▶ _DOCUMENT SECTION_:
════
Shalala accepted the offer from the university's Board of Trustees on Saturday, culminating a nine-month search conducted by the university's presidential search committee. The University of Miami is a private school with 13,963 students and four campuses.
"I welcome the opportunity to get out of government and get back to higher education," said Shalala, who previously served as chancellor of the University of Wisconsin and president of Hunter College in New York.
Shalala, the longest-serving HHS secretary in history, helped implement a series of far-reaching changes in the nation's health and welfare policy during her nearly eight years at the agency. After opposing sweeping welfare reform legislation in 1996, she directed HHS to monitor state plans that set strict time and work requirements for beneficiaries. She led a multi-agency crackdown on Medicare fraud and was instrumental in efforts to extend the long-term solvency of the program.
As a manager, Shalala decentralized authority within HHS and employed a collaborative decision-making style that emphasized the input of senior staff and program-level managers in agency decisions. She aggressively worked to eliminate the glass ceiling at HHS, boasting earlier this year that "women control all of the major operating divisions" of her agency.
Shalala's management practices hold several lessons for future Cabinet secretaries, said Beryl A. Radin of Rockefeller College in Albany, N.Y., who studied Shalala's management style in a report funded by the PricewaterhouseCoopers Endowment for the Business of Government.
════
▶ _RECORD EXCERPTS_:
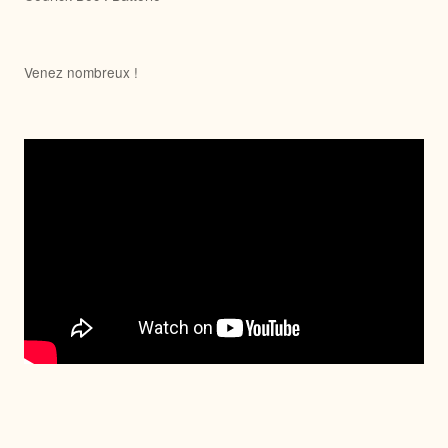
Venez nombreux !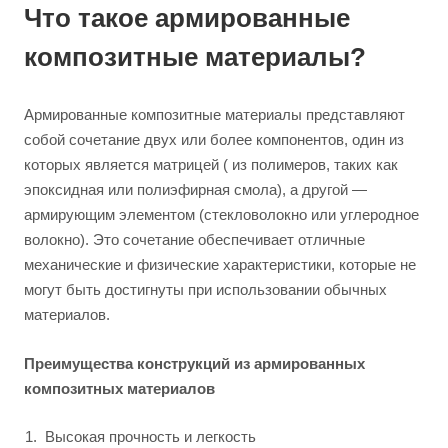
Что такое армированные
композитные материалы?
Армированные композитные материалы представляют
собой сочетание двух или более компонентов, один из
которых является матрицей ( из полимеров, таких как
эпоксидная или полиэфирная смола), а другой —
армирующим элементом (стекловолокно или углеродное
волокно). Это сочетание обеспечивает отличные
механические и физические характеристики, которые не
могут быть достигнуты при использовании обычных
материалов.
Преимущества конструкций из армированных
композитных материалов
Высокая прочность и легкость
════
▶ _TASKS TO PERFORM_:
a. In the Shalala article, rewrite the paragraph that begins "Shalala, the longest-serving HHS secretary" as a short bulleted list that keeps its main facts.
b. Reproduce verbatim everything in the Shalala article from "Shalala accepted the" down to "in New York.".

▶ _SOLUTIONS BY TASK_:
a.
- Shalala was the longest-serving HHS secretary in history. Over nearly eight years she helped carry out far-reaching changes in national health and welfare policy.
- She opposed sweeping welfare reform legislation in 1996. Afterward she had HHS monitor state plans that set strict time and work requirements for beneficiaries.
- She led a multi-agency crackdown on Medicare fraud.
- She was instrumental in efforts to extend Medicare's long-term solvency.

b.
Shalala accepted the offer from the university's Board of Trustees on Saturday, culminating a nine-month search conducted by the university's presidential search committee. The University of Miami is a private school with 13,963 students and four campuses.
"I welcome the opportunity to get out of government and get back to higher education," said Shalala, who previously served as chancellor of the University of Wisconsin and president of Hunter College in New York.